Noga Alon is a Professor of Mathematics at Princeton University and a Baumritter Professor Emeritus of Mathematics and Computer Science at Tel Aviv University, Israel. He received his Ph. D. in Mathematics at the Hebrew University of Jerusalem in 1983 and had visiting and part time positions in various research institutes including MIT, Harvard, the Institute for Advanced Study in Princeton, IBM Almaden Research Center, Bell Laboratories, Bellcore and Microsoft Research (Redmond and Israel). He joined Tel Aviv University in 1985, served as the head of the School of Mathematical Sciences in 1999-2001, and moved to Princeton in 2018. He supervised more than 20 PhD students. He serves on the editorial boards of more than a dozen international technical journals and has given invited lectures in many conferences, including plenary addresses in the 1996 European Congress of Mathematics and in the 2002 International Congress of Mathematicians. He published one book and more than six hundred research papers.
His research interests are mainly in Combinatorics, Graph Theory and their applications in Theoretical Computer Science. His main contributions include the study of expander graphs and their applications, the investigation of derandomization techniques, the foundation of streaming algorithms, the development and applications of algebraic and probabilistic methods in Discrete Mathematics and the study of problems in Information Theory, Combinatorial Geometry and Combinatorial Number Theory.

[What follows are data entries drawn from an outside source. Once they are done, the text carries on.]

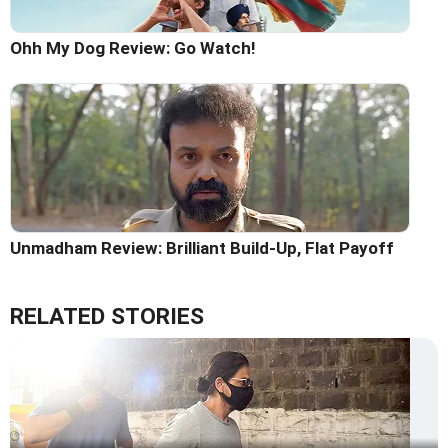
Ohh My Dog Review: Go Watch!
Unmadham Review: Brilliant Build-Up, Flat Payoff
RELATED STORIES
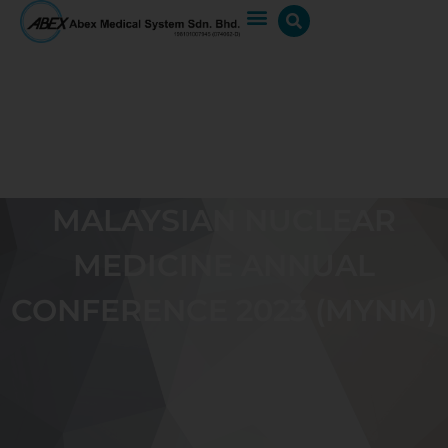
MALAYSIAN NUCLEAR
MEDICINE ANNUAL
CONFERENCE 2023 (MYNM)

He is an ACM Fellow and an AMS Fellow, a member of the Israel Academy of Sciences and Humanities and of the Academia Europaea, and an honorary member of the Hungarian Academy of Sciences. He received the Erdös Prize, the Feher Prize, the Polya Prize, the Bruno Memorial Award, the Landau Prize, the Gödel Prize, the Israel Prize, the EMET Prize, the Dijkstra Prize, the Nerode Prize, the Paris Kanellakis Award, the Steele Prize for Mathematical Exposition, the Knuth Prize, the Shaw Prize in Mathematical Sciences and an Honorary Doctorate from ETH Zurich and from the University of Waterloo.